Saved entries:
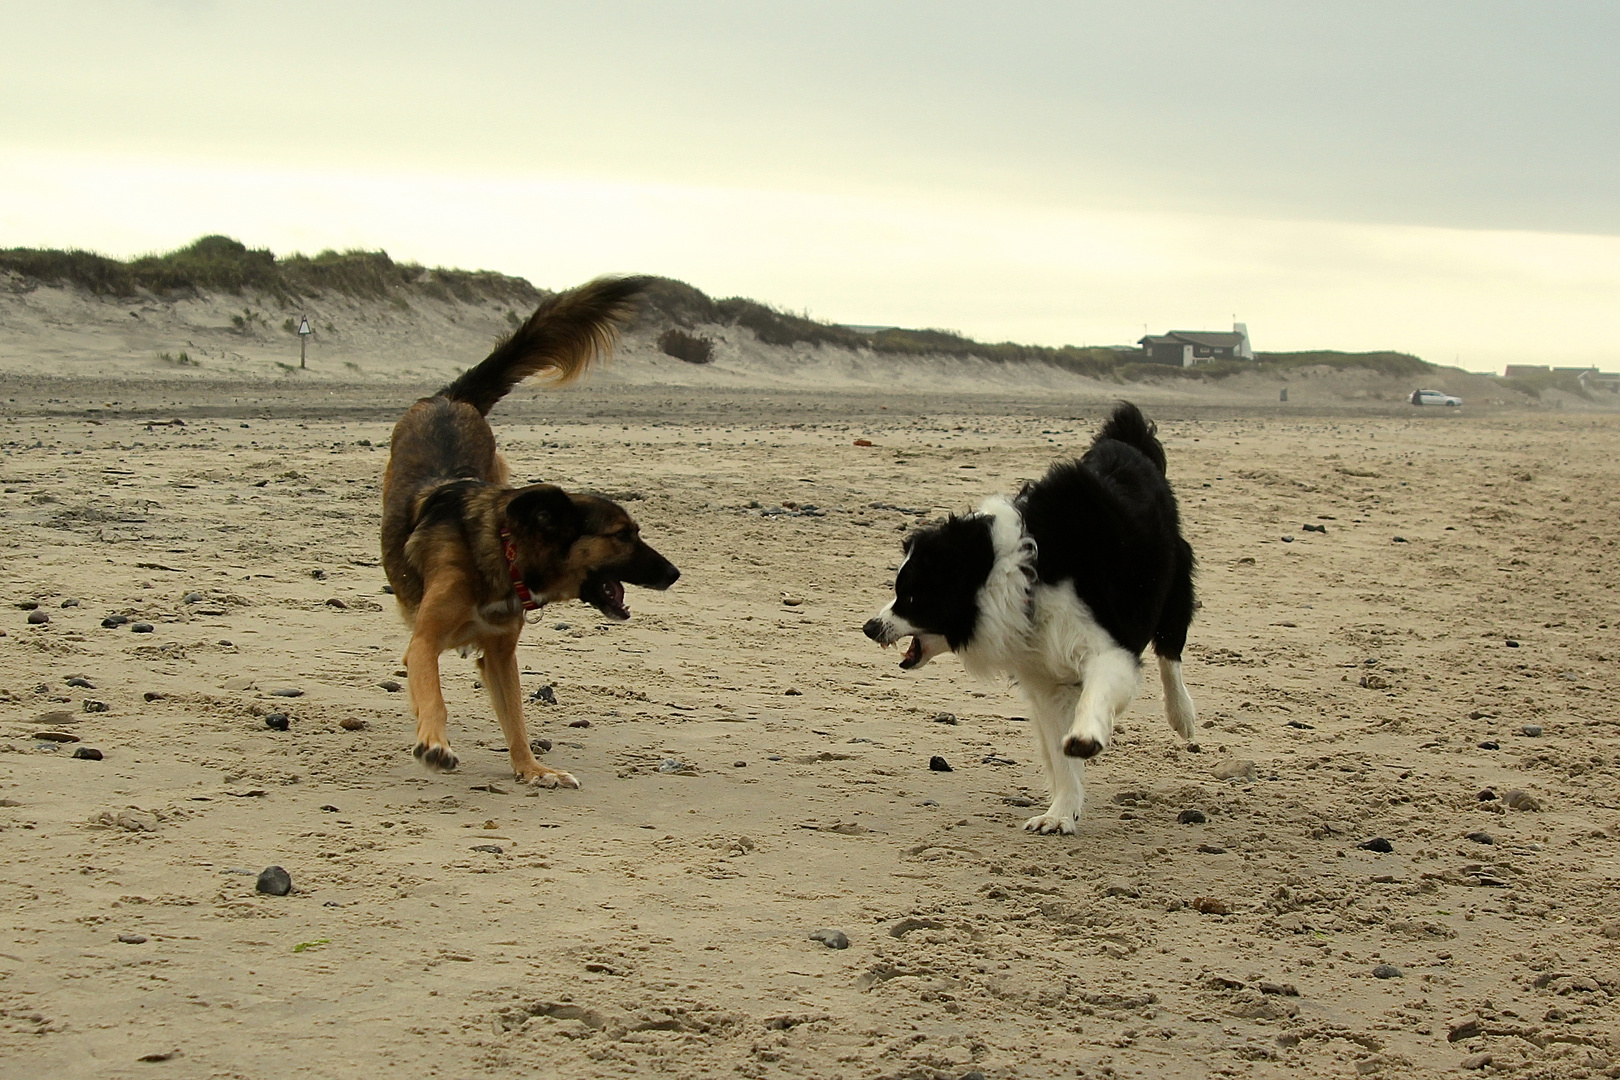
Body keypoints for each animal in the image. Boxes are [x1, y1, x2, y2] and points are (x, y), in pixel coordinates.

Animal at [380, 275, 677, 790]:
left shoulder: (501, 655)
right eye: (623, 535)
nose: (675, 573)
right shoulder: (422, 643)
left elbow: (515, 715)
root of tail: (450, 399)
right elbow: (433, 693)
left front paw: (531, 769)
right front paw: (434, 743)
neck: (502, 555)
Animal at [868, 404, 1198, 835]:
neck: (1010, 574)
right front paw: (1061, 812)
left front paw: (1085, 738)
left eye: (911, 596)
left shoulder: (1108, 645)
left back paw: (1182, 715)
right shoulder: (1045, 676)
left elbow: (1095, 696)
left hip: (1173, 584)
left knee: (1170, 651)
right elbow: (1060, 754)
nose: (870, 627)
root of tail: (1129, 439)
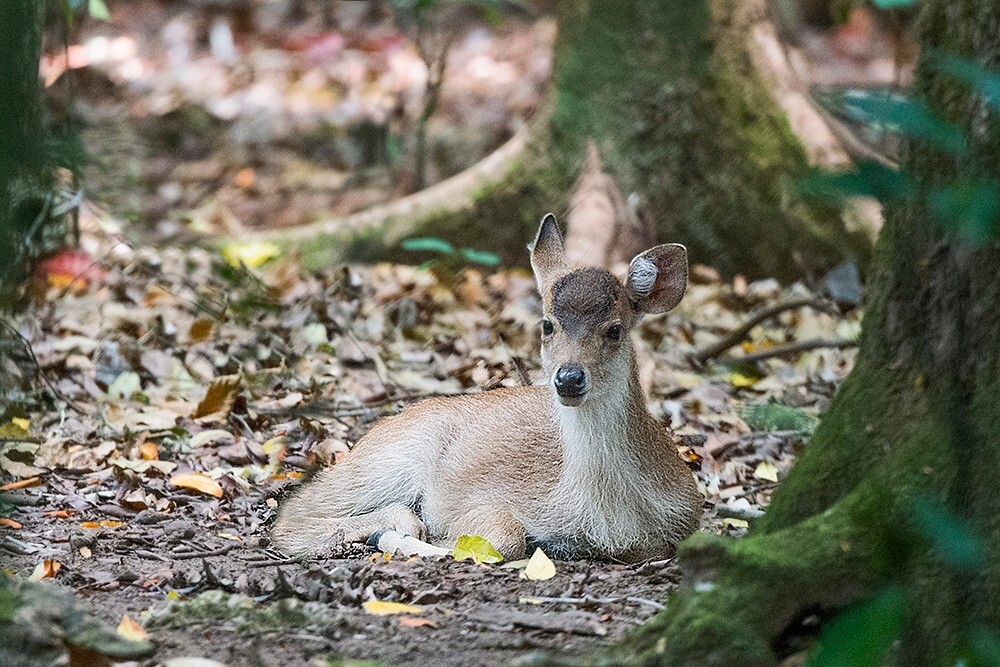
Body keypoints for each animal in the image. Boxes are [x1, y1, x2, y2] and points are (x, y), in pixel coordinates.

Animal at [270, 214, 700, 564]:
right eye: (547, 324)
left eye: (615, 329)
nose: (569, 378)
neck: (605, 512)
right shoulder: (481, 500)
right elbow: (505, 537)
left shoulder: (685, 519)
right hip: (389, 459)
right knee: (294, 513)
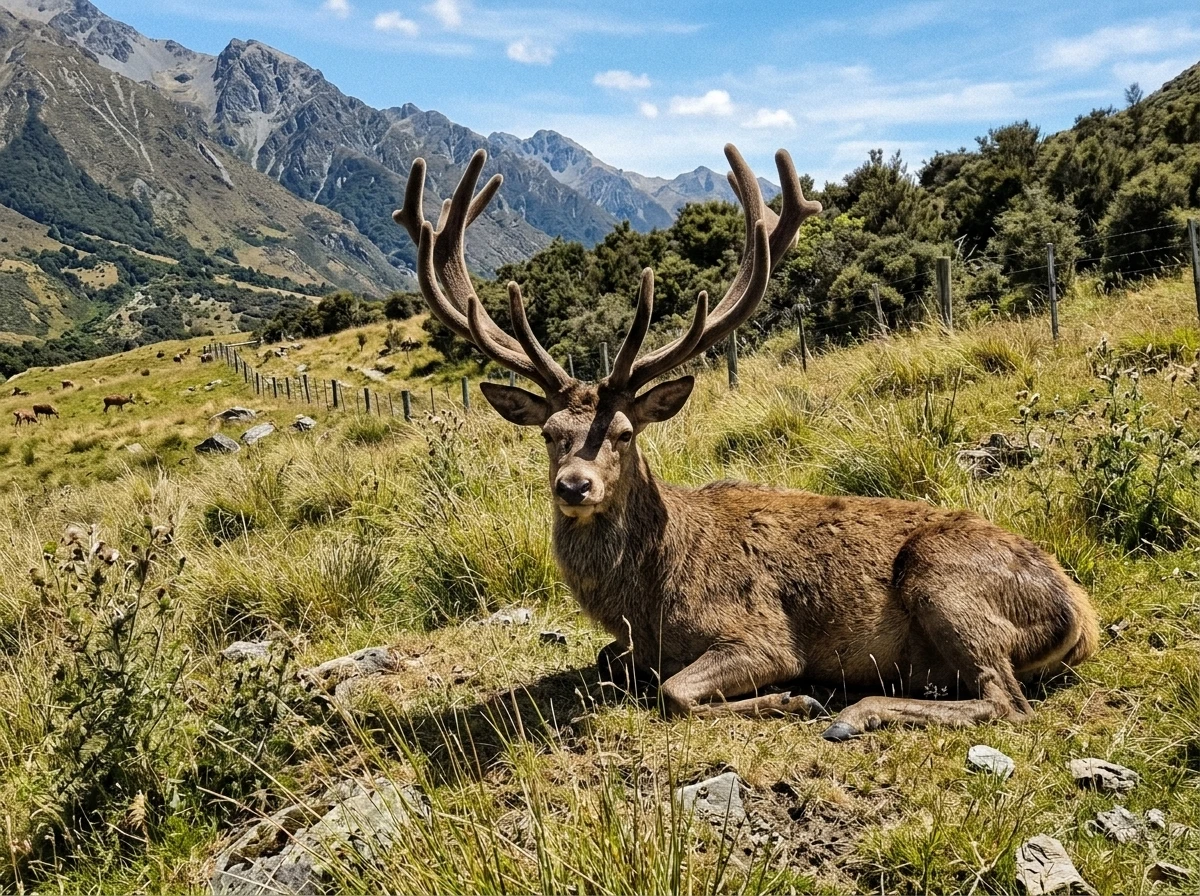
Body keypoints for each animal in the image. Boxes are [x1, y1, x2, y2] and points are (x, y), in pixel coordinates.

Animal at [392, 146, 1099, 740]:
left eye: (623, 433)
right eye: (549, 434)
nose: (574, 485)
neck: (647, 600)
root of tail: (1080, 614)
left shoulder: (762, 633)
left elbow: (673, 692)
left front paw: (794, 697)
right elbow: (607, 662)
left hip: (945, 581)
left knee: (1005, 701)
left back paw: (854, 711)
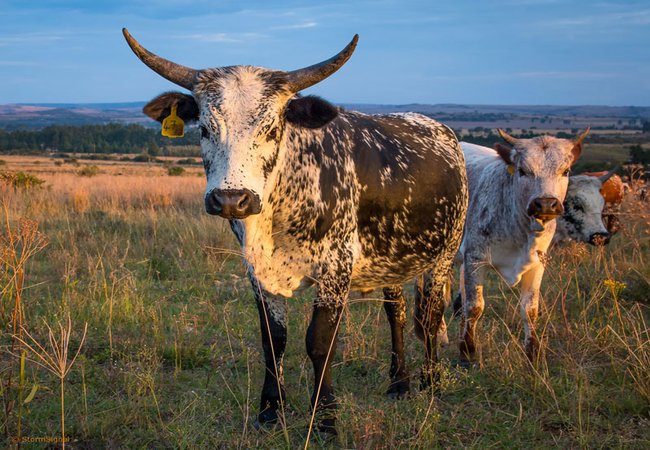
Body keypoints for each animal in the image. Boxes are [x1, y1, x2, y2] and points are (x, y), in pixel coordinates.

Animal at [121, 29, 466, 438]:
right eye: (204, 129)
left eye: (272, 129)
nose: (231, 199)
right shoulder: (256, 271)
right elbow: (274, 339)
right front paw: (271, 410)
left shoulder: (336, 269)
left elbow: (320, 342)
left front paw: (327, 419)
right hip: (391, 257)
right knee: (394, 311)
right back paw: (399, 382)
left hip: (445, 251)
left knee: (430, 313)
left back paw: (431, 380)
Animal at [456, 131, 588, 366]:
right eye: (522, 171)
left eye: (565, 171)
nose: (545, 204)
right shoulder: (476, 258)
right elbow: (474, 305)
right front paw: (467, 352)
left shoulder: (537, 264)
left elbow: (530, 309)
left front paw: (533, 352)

* * *

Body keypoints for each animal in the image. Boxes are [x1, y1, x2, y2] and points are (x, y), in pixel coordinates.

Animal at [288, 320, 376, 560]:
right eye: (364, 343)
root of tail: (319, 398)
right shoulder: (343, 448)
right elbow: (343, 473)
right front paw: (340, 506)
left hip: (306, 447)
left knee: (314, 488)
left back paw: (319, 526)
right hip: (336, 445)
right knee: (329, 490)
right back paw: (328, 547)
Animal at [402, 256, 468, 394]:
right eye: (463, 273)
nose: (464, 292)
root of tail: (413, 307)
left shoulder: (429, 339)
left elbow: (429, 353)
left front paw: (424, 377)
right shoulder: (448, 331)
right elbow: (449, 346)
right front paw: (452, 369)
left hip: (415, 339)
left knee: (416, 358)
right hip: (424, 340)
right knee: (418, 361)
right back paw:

▶ _TASK GOAL_
Which lines above include the string "back"? Show them.

▶ _EXERCISE OUTPUT_
left back paw: (1182, 715)
left back paw: (854, 711)
right back paw: (399, 382)
left back paw: (431, 380)
left back paw: (319, 526)
right back paw: (328, 547)
right back paw:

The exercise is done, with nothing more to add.